What to produce |
Reproduce all the entries, matching the original word for word.

Study material |
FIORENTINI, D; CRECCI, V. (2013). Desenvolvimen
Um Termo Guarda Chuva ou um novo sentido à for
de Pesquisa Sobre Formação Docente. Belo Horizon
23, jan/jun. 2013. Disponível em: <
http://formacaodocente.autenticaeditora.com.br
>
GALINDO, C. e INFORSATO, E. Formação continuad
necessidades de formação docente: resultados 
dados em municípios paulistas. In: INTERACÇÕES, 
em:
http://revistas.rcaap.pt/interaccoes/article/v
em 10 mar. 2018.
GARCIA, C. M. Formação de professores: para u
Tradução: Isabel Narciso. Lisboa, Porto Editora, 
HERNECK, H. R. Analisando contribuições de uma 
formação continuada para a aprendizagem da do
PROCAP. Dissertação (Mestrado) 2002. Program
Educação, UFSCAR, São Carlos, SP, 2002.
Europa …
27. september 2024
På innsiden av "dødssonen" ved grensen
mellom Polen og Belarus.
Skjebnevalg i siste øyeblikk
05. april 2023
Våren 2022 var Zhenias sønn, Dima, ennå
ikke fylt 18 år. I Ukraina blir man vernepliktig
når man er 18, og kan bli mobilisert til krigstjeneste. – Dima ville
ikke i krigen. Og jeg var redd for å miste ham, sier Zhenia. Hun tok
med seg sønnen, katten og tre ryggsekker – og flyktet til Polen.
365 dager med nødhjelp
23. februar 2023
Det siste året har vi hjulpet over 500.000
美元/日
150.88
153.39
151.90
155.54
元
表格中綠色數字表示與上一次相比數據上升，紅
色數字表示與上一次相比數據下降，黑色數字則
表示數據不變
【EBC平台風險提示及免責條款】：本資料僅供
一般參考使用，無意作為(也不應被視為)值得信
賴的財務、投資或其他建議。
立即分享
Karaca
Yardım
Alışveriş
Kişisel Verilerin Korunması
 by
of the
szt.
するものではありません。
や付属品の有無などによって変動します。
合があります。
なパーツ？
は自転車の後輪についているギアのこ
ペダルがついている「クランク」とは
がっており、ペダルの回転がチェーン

Answer space |
FIORENTINI, D; CRECCI, V. (2013). Desenvolvimen
Um Termo Guarda Chuva ou um novo sentido à for
de Pesquisa Sobre Formação Docente. Belo Horizon
23, jan/jun. 2013. Disponível em: <
http://formacaodocente.autenticaeditora.com.br
>
GALINDO, C. e INFORSATO, E. Formação continuad
necessidades de formação docente: resultados 
dados em municípios paulistas. In: INTERACÇÕES, 
em:
http://revistas.rcaap.pt/interaccoes/article/v
em 10 mar. 2018.
GARCIA, C. M. Formação de professores: para u
Tradução: Isabel Narciso. Lisboa, Porto Editora, 
HERNECK, H. R. Analisando contribuições de uma 
formação continuada para a aprendizagem da do
PROCAP. Dissertação (Mestrado) 2002. Program
Educação, UFSCAR, São Carlos, SP, 2002.
Europa …
27. september 2024
På innsiden av "dødssonen" ved grensen
mellom Polen og Belarus.
Skjebnevalg i siste øyeblikk
05. april 2023
Våren 2022 var Zhenias sønn, Dima, ennå
ikke fylt 18 år. I Ukraina blir man vernepliktig
når man er 18, og kan bli mobilisert til krigstjeneste. – Dima ville
ikke i krigen. Og jeg var redd for å miste ham, sier Zhenia. Hun tok
med seg sønnen, katten og tre ryggsekker – og flyktet til Polen.
365 dager med nødhjelp
23. februar 2023
Det siste året har vi hjulpet over 500.000
美元/日
150.88
153.39
151.90
155.54
元
表格中綠色數字表示與上一次相比數據上升，紅
色數字表示與上一次相比數據下降，黑色數字則
表示數據不變
【EBC平台風險提示及免責條款】：本資料僅供
一般參考使用，無意作為(也不應被視為)值得信
賴的財務、投資或其他建議。
立即分享
Karaca
Yardım
Alışveriş
Kişisel Verilerin Korunması
 by
of the
szt.
するものではありません。
や付属品の有無などによって変動します。
合があります。
なパーツ？
は自転車の後輪についているギアのこ
ペダルがついている「クランク」とは
がっており、ペダルの回転がチェーン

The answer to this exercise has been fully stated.